TASK ITEM
Could you count how many lines of the data include "that" and answer with the number only?

DATA IN THIS EXERCISE
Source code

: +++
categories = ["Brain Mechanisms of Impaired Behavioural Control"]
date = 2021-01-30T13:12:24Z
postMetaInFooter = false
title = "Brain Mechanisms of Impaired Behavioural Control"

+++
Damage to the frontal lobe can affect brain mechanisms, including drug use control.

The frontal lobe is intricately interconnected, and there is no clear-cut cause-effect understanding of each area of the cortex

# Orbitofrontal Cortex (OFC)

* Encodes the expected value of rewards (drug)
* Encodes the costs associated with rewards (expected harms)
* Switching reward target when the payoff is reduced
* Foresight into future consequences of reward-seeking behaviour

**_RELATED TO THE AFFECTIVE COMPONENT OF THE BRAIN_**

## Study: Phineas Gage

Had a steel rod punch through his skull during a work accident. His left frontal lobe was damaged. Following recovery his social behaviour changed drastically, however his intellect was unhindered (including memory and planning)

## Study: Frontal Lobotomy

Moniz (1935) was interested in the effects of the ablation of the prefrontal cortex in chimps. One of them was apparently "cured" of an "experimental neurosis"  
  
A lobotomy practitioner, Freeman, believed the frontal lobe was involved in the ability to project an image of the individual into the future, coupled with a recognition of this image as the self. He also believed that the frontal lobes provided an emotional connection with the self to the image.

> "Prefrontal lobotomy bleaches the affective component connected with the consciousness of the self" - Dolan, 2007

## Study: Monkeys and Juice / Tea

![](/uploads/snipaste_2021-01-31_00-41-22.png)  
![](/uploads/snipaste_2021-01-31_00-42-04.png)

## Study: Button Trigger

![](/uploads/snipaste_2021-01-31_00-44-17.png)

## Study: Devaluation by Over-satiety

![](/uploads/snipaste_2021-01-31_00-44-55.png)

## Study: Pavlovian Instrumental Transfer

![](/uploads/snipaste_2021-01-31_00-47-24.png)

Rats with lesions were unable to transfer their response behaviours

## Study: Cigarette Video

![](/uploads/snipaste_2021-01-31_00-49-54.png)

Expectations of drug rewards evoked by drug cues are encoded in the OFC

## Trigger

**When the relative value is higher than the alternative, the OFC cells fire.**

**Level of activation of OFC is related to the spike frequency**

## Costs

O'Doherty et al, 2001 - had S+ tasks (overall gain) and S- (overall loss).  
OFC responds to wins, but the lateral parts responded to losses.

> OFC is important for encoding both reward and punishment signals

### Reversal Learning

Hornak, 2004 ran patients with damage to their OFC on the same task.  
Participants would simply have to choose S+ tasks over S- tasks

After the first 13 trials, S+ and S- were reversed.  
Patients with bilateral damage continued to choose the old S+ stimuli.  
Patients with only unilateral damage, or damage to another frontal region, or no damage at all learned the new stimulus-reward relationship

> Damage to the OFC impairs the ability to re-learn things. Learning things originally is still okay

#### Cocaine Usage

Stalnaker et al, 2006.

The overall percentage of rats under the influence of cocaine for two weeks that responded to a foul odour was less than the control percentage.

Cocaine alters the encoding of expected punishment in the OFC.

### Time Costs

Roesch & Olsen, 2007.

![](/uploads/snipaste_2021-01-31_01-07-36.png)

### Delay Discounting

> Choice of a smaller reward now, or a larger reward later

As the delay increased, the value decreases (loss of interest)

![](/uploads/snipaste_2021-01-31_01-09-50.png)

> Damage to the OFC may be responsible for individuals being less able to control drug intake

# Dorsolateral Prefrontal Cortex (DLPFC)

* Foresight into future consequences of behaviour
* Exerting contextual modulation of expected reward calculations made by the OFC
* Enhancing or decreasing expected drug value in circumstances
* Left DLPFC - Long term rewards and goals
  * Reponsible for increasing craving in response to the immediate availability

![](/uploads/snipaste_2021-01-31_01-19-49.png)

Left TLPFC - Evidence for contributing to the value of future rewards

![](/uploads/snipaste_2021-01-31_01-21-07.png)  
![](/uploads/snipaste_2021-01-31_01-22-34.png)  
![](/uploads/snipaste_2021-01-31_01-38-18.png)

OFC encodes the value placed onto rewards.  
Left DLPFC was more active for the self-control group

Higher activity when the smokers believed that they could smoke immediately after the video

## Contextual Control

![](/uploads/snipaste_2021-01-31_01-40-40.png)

RESULT
3